2. How can we make the associated design processes and products more easily shared?

3. How can we build a socio-technical infrastructure to serve as a collective evolving intelligence for the community?

Patrick reported that investment and interest in OER is increasing.  OLnet builds on much previous work, including openlearn. OLnet is unusual in having a clearly identified research strand. As a result, there is lots of institutional introspection and thinking about student perspectives.

As the project enters its final stages, we are building tools and working towards OER adoption and successful supporting policies.  We need to design for openness and reuse, recognising that forms of adoption will differ according to context, discipline, institution.

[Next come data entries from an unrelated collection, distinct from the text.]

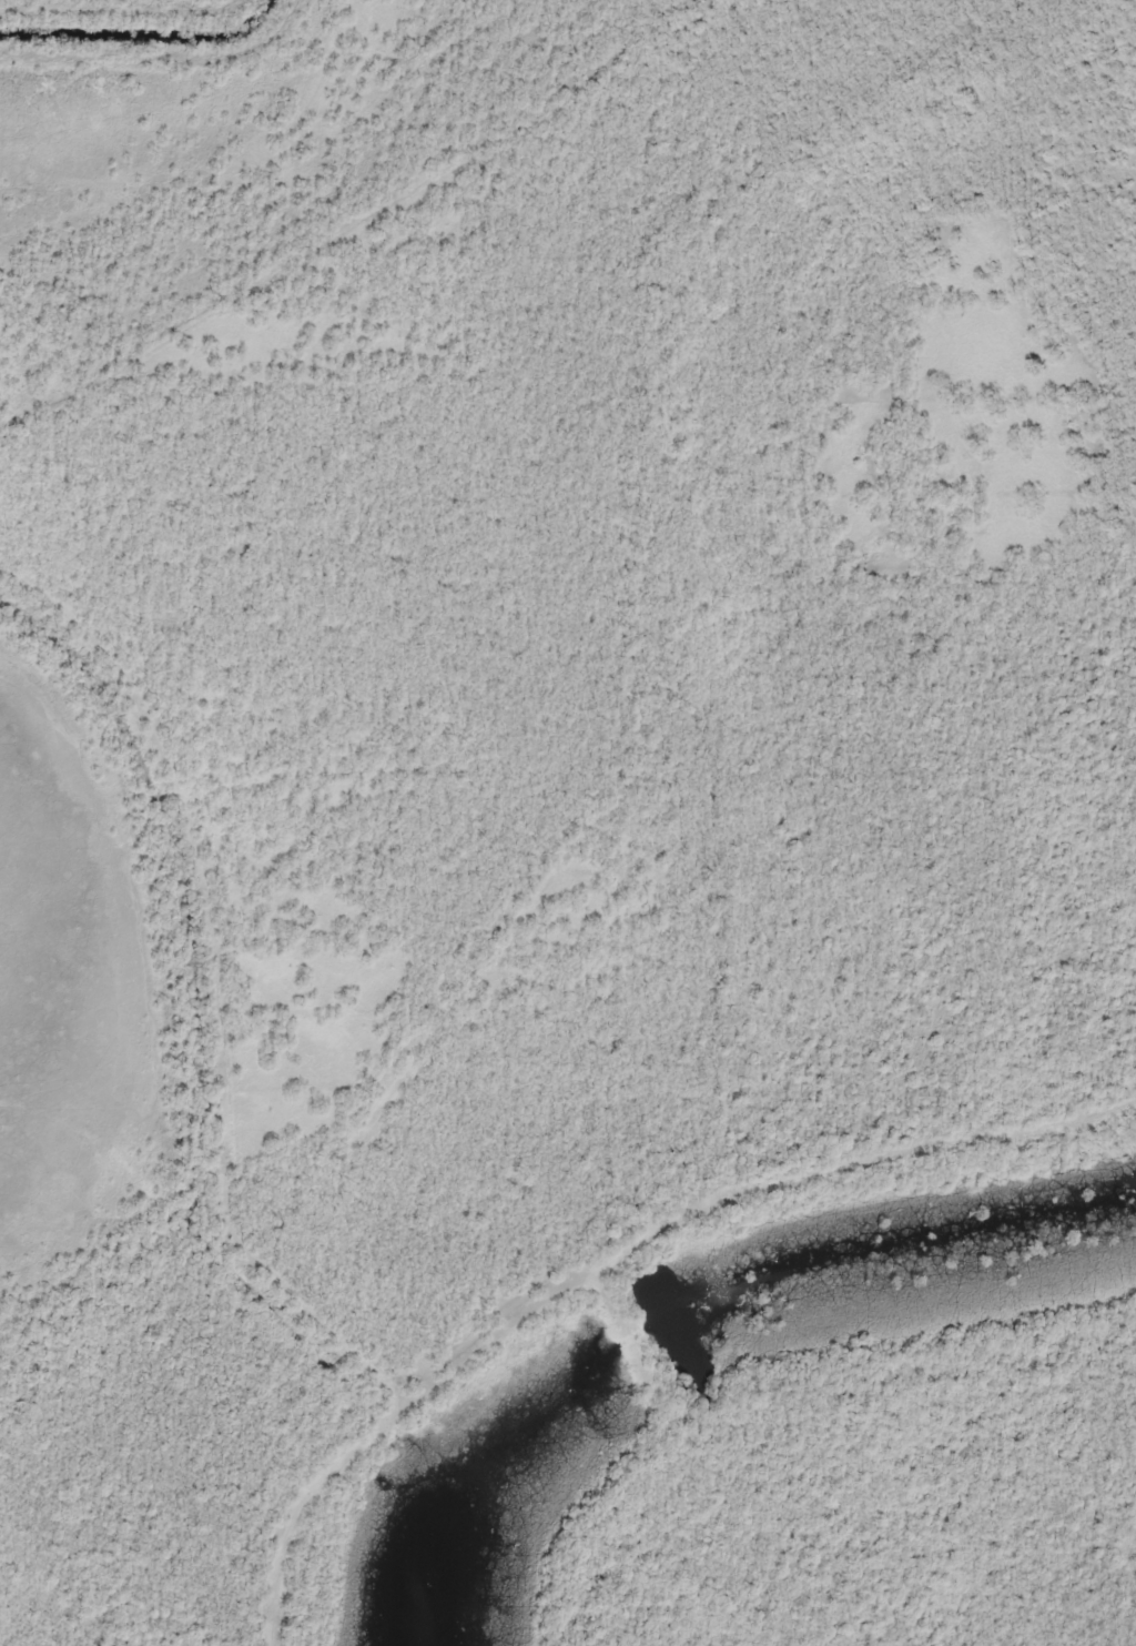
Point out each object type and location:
road: (224, 855)
river: (900, 1276)
road: (516, 1283)
river: (515, 1387)
road: (275, 1474)

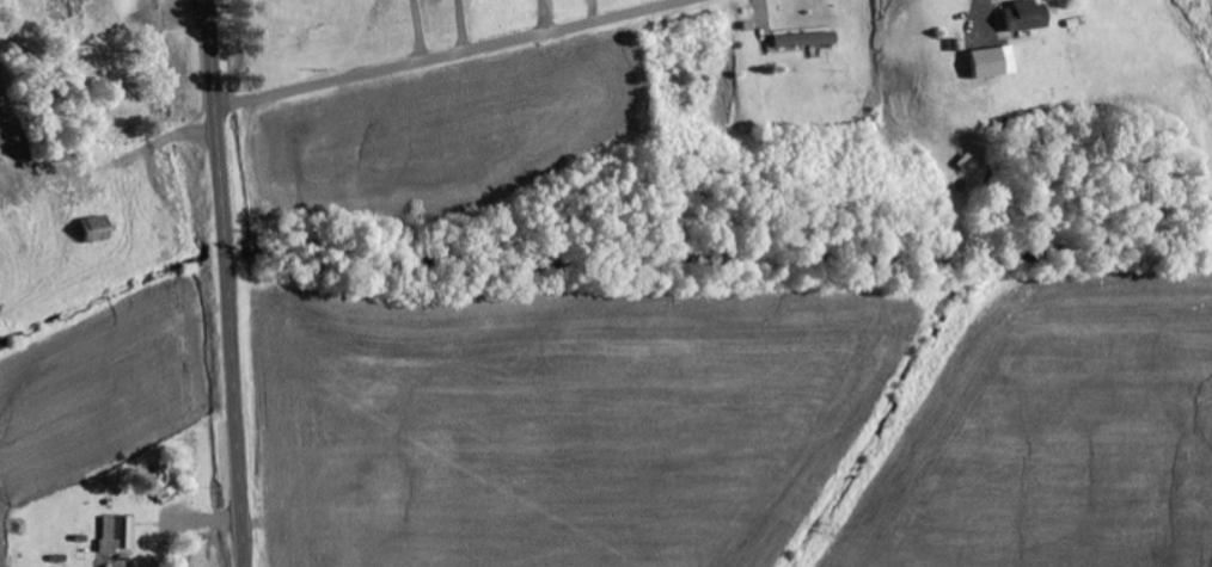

One interesting idea that could have been developed further was that of the OER as attractor.

There have been some advancements made on the policy side of things, such as the $2 billion Trade Adjustment Assistance Community College and Career Training Grants Program in the USA and the Bridge to Success (B2S) project. Learning from US experience with open courses to help people into college level study… Scaling not re-invention.

Fellows have come from all around the world and worked on a variety of different aspects of the project.

  • First fellow was Shiela Neill, who went to OCWC Global 2009 in Mexico.
  • Then Yannis Dimitriadis – work on use of patterns to encourage collaboration around OER.
  • Engin Kursun – survey on OCW in Turkey;
  • Pauline Ngimwa – OER Readiness in Africa. Svetlana Knyazeva – UNESCO in Russia, a study of OER in the CIS, and out to other non-English-speaking countries.
  • Jenny Preece – social structures – worked with Elpida – study of social learning in OER.
  • Scott Leslie – brought in mash-up expertise, worked to develop a way to mark OER to enable tracking: a DNA marker.
  • Agnes Sandor – from Xerox, automated analysis of texts to pick out the messages around OER.
  • Jia Yimin – large scale work in China around sharing courses.
  • Chuck Severance – highly technical work to integrate standards exchange in to Moodle. Elsebeth Sorensen – creativity and innovation and how it relates to openness.
  • Cathy Casserly – worked on approach to mapping the field.
  • Four or five joint OLnet/TESSA fellowships, African context, teacher education. Murilo Mendonca, Brazil, work on influence, OER policy contect.
  • Marcelo Maina (Catalunya), Jose Vindel (UNED), Spanish work on changed approaches.
  • Helen Jelfs, Bristol, collection of resources in Cohere around Deeper Learning – talk next week.
  • Here today – Robyn Muldoon (Australia) – assessment and OER – and Susan D’Antoni (Canada) – map to bring together OER work from UNESCO.
  • Coming soon – George Siemens (Canada, MOOCs) and David Wiley – initial thinkers around open content and OER.

(list courtesy of Doug Clow’s blog)

Advocates know what kind of claims they want to be able to make… But they need evidence.  We’ve discovered a lot, but how do we communicate this? Different visualisations are being considered, with flexible and dynamic mapping of collective intelligence.  We need to share information in simple and accessible way, but we also need different ‘lenses’ for different audiences.

The final thoughts were on the story of stone soup, a tale of co-operation, inventiveness and mutual benefit.